What the task asks: Pull every line with "Terzi" from the entries below.

Input data:
# # # #
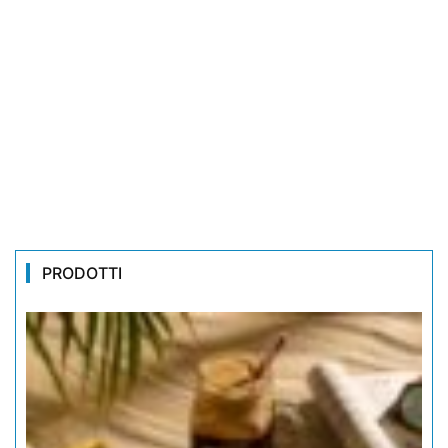
PRODOTTI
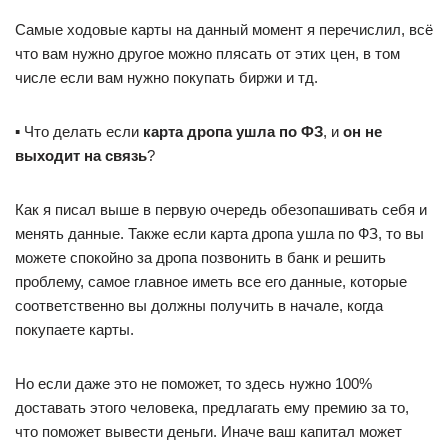
Самые ходовые карты на данный момент я перечислил, всё
что вам нужно другое можно плясать от этих цен, в том
числе если вам нужно покупать биржи и тд.
▪️ Что делать если
карта дропа ушла по ФЗ
, и
он не
выходит на связь
?
Как я писал выше в первую очередь обезопашивать себя и
менять данные. Также если карта дропа ушла по ФЗ, то вы
можете спокойно за дропа позвонить в банк и решить
проблему, самое главное иметь все его данные, которые
соответственно вы должны получить в начале, когда
покупаете карты.
Но если даже это не поможет, то здесь нужно 100%
доставать этого человека, предлагать ему премию за то,
что поможет вывести деньги. Иначе ваш капитал может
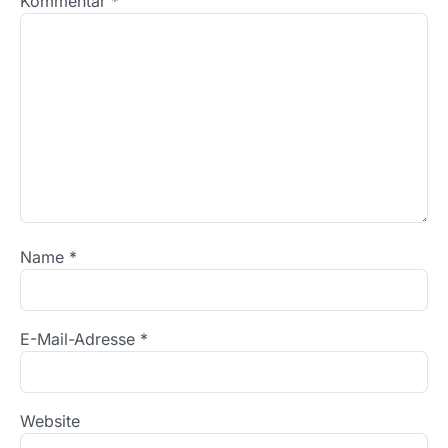
Kommentar
*
Name
*
E-Mail-Adresse
*
Website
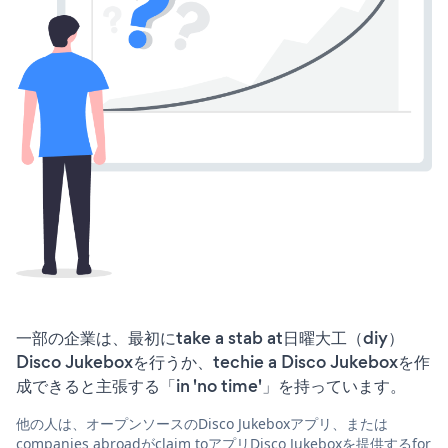
一部の企業は、最初にtake a stab at日曜大工（diy）
Disco Jukeboxを行うか、techie a Disco Jukeboxを作
成できると主張する「in 'no time'」を持っています。
他の人は、オープンソースのDisco Jukeboxアプリ、または
companies abroadがclaim toアプリDisco Jukeboxを提供するfor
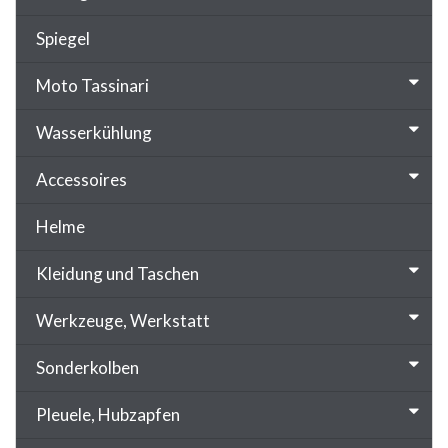
Spiegel
Moto Tassinari
Wasserkühlung
Accessoires
Helme
Kleidung und Taschen
Werkzeuge, Werkstatt
Sonderkolben
Pleuele, Hubzapfen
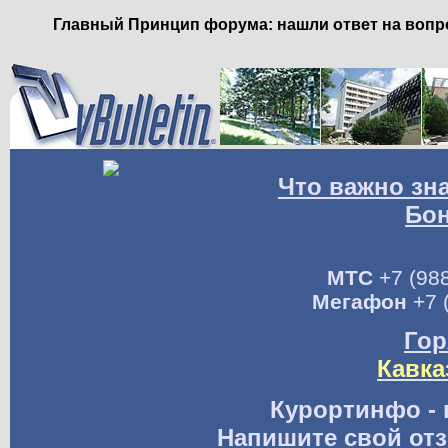
Главный Принцип форума: нашли ответ на вопро
Что важно зн
Бо
МТС
+7 (988
Мегафон
+7 
Гор
Кавка
Курортинфо - 
Напишите свой отз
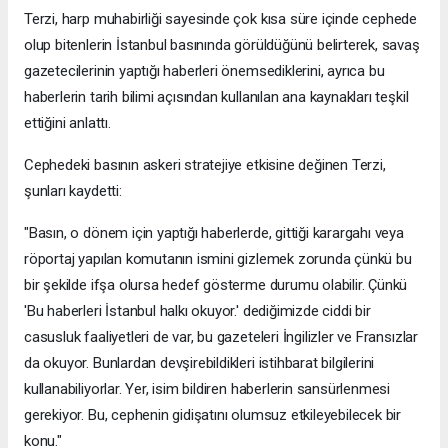
Terzi, harp muhabirliği sayesinde çok kısa süre içinde cephede
olup bitenlerin İstanbul basınında görüldüğünü belirterek, savaş
gazetecilerinin yaptığı haberleri önemsediklerini, ayrıca bu
haberlerin tarih bilimi açısından kullanılan ana kaynakları teşkil
ettiğini anlattı.
Cephedeki basının askeri stratejiye etkisine değinen Terzi,
şunları kaydetti:
"Basın, o dönem için yaptığı haberlerde, gittiği karargahı veya
röportaj yapılan komutanın ismini gizlemek zorunda çünkü bu
bir şekilde ifşa olursa hedef gösterme durumu olabilir. Çünkü
'Bu haberleri İstanbul halkı okuyor.' dediğimizde ciddi bir
casusluk faaliyetleri de var, bu gazeteleri İngilizler ve Fransızlar
da okuyor. Bunlardan devşirebildikleri istihbarat bilgilerini
kullanabiliyorlar. Yer, isim bildiren haberlerin sansürlenmesi
gerekiyor. Bu, cephenin gidişatını olumsuz etkileyebilecek bir
konu."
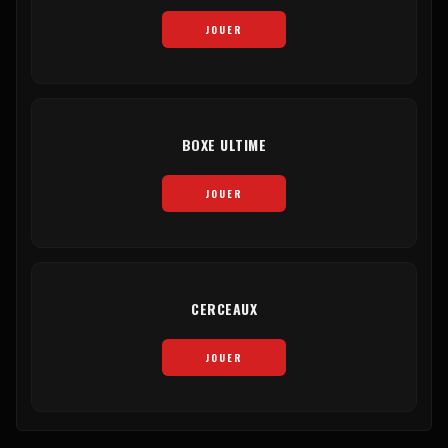
JOUER
BOXE ULTIME
JOUER
CERCEAUX
JOUER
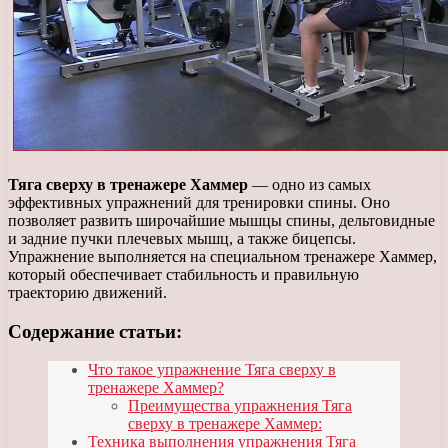
Тяга сверху в тренажере Хаммер
— одно из самых
эффективных упражнений для тренировки спины. Оно
позволяет развить широчайшие мышцы спины, дельтовидные
и задние пучки плечевых мышц, а также бицепсы.
Упражнение выполняется на специальном тренажере Хаммер,
который обеспечивает стабильность и правильную
траекторию движений.
Содержание статьи:
Что такое упражнение Тяга сверху в
тренажере Хаммер?
Преимущества упражнения Тяга
сверху в тренажере Хаммер:
Техника выполнения упражнения Тяга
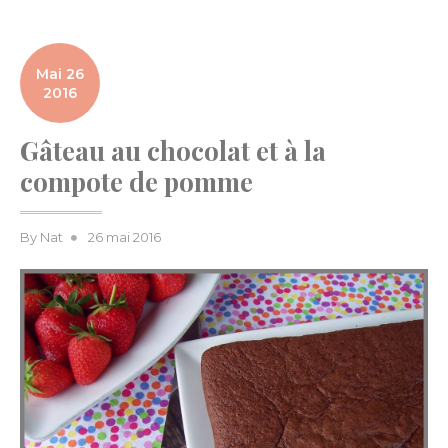
Mai 26
2016
Gâteau au chocolat et à la
compote de pomme
Posted
By
Nat
26 mai 2016
on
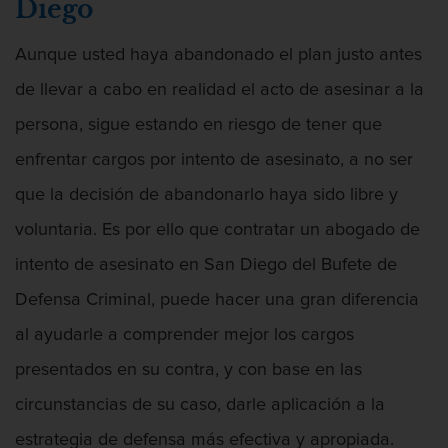
Diego
Licencia De Contabilidad
Aunque usted haya abandonado el plan justo antes
Licencia Dental
de llevar a cabo en realidad el acto de asesinar a la
Licencia Médica
persona, sigue estando en riesgo de tener que
enfrentar cargos por intento de asesinato, a no ser
Licencia de Enfermería
que la decisión de abandonarlo haya sido libre y
Licencia de Farmacéutico
voluntaria. Es por ello que contratar un abogado de
Licencia Veterinaria
intento de asesinato en San Diego del Bufete de
Defensa Criminal, puede hacer una gran diferencia
Defensa de secuestro
al ayudarle a comprender mejor los cargos
Defensa de Violación
presentados en su contra, y con base en las
Delincuencia Juvenil
circunstancias de su caso, darle aplicación a la
estrategia de defensa más efectiva y apropiada.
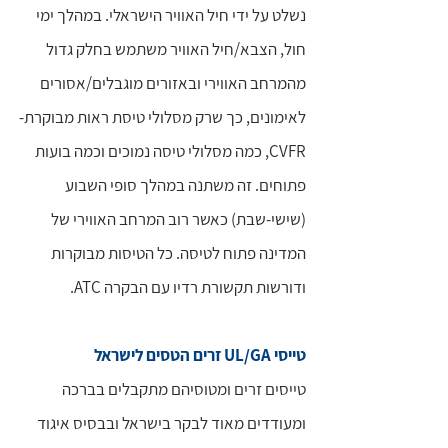
נשלט על ידי חיל האוויר הישראלי. במהלך ימי
חול, הצבא/חיל האוויר משתמש בחלק גדול
מהמרחב האווירי ובאזורים מוגבלים/אסורים
לאימונים, כך שרק מסלולי טיסת ראות מבוקרת-
CVFR, כמה מסלולי טיסה נמוכים וכמה בועות
פתוחים. זה משתנה במהלך סופי השבוע
(שישי-שבת) כאשר רוב המרחב האווירי של
המדינה פתוח לטיסה. כל הטיסות מבוקרות
ודורשות תקשורת רדיו עם הבקרה ATC.
טייסי UL/GA זרים הטסים לישראל
טייסים זרים ומטוסיהם מתקבלים בברכה
ומעודדים מאוד לבקר בישראל ובבסיס איגוד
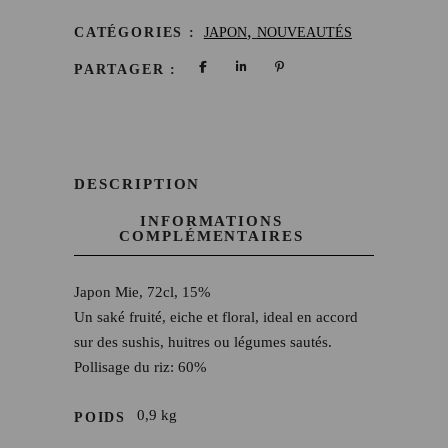
,
CATÉGORIES :
JAPON
NOUVEAUTÉS
PARTAGER :
DESCRIPTION
INFORMATIONS
COMPLÉMENTAIRES
Japon Mie, 72cl, 15%
Un saké fruité, eiche et floral, ideal en accord
sur des sushis, huitres ou légumes sautés.
Pollisage du riz: 60%
0,9 kg
POIDS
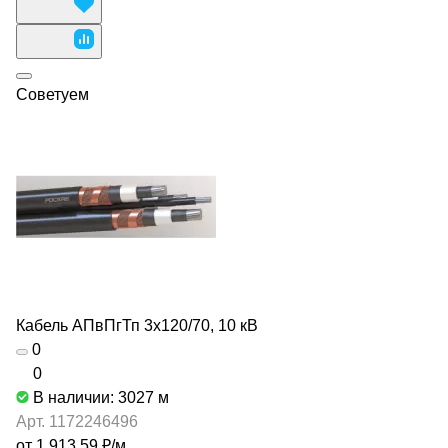
Советуем
Кабель АПвПгТп 3х120/70, 10 кВ
0
0
В наличии: 3027
м
Арт.
1172246496
от 1 913.59 ₽/
м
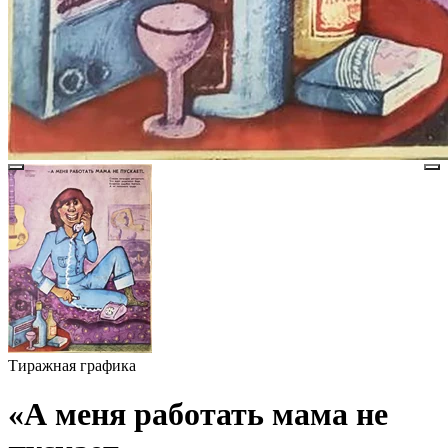
Тиражная графика
«А меня работать мама не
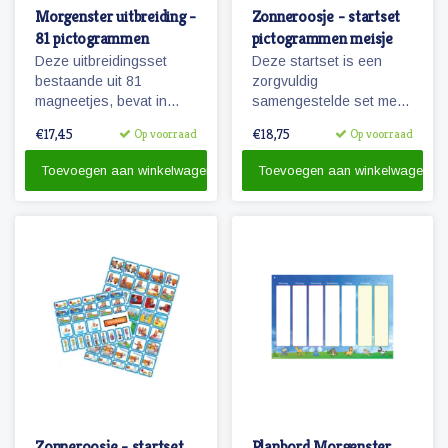
Morgenster uitbreiding -
Zonneroosje - startset
81 pictogrammen
pictogrammen meisje
Deze uitbreidingsset
Deze startset is een
bestaande uit 81
zorgvuldig
magneetjes, bevat in
samengestelde set met
combinatie met de
68 magnetische planbord
€17,45
€18,75
Op voorraad
Op voorraad
basisset Morgenster, alle
pictogrammen voor een
pictogrammen in deze
meisje en is voor enkele
Toevoegen aan winkelwagen
Toevoegen aan winkelwagen
serie en in een ruime
dagen planning.
hoeveelheid. 81
magnetische
pictogrammen.
Zonneroosje - startset
Planbord Morgenster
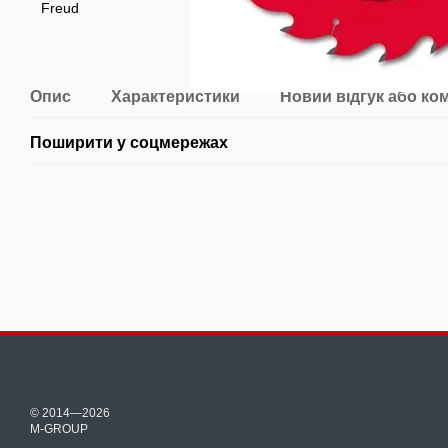
Опис
Характеристики
Новий відгук або ко
Поширити у соцмережах
© 2014—2026
M-GROUP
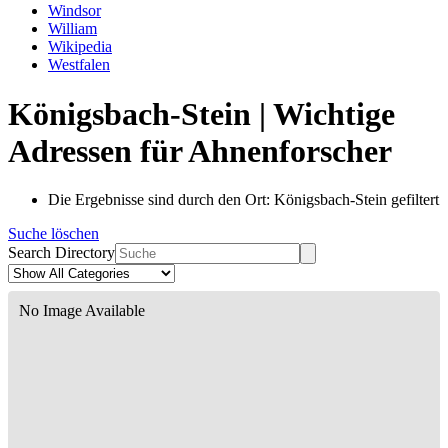
Windsor
William
Wikipedia
Westfalen
Königsbach-Stein | Wichtige
Adressen für Ahnenforscher
Die Ergebnisse sind durch den Ort: Königsbach-Stein gefiltert
Suche löschen
Search Directory
No Image Available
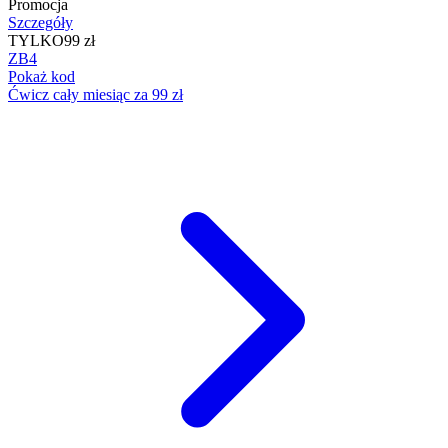
Promocja
Szczegóły
TYLKO
99 zł
ZB4
Pokaż kod
Ćwicz cały miesiąc za 99 zł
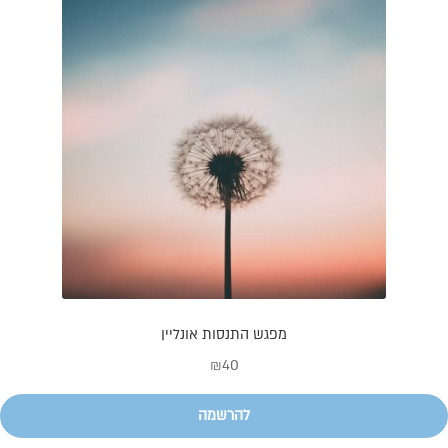
מפגש התנסות אונליין
₪
40
להרשמה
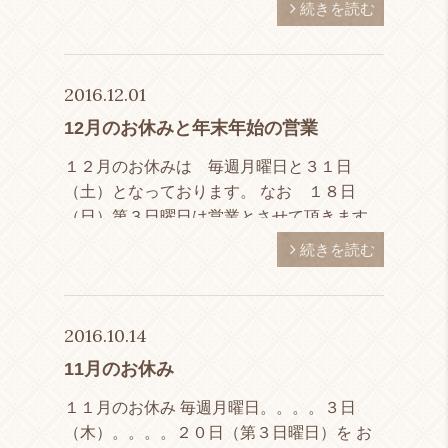
おります。。。 年末年始のお休みは １２
続きを読む
月３１日（土）～１月５日（木）までいただ
いております。 ２０１ […]
2016.12.01
12月のお休みと年末年始の営業
１２月のお休みは 毎週月曜日と３１日
（土）となっております。 なお １８日
（日）第３日曜日は営業とさせて頂きます。
年末年始のお休みは １２/３１（土）～１/
続きを読む
５（木）までとなっております。 なお ３
０日（金）は１６時まで […]
2016.10.14
11月のお休み
１１月のお休み 毎週月曜日。。。。３日
（木）。。。。２０日（第３日曜日）を お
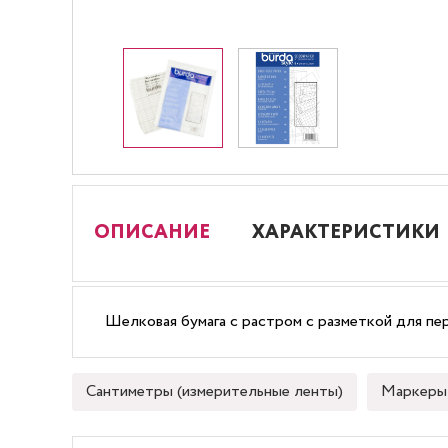
ОПИСАНИЕ
ХАРАКТЕРИСТИКИ
Шелковая бумага с растром с разметкой для пер
Сантиметры (измерительные ленты)
Маркеры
# # # #
Task response:
Terzi, harp muhabirliği sayesinde çok kısa süre içinde cephede
Cephedeki basının askeri stratejiye etkisine değinen Terzi,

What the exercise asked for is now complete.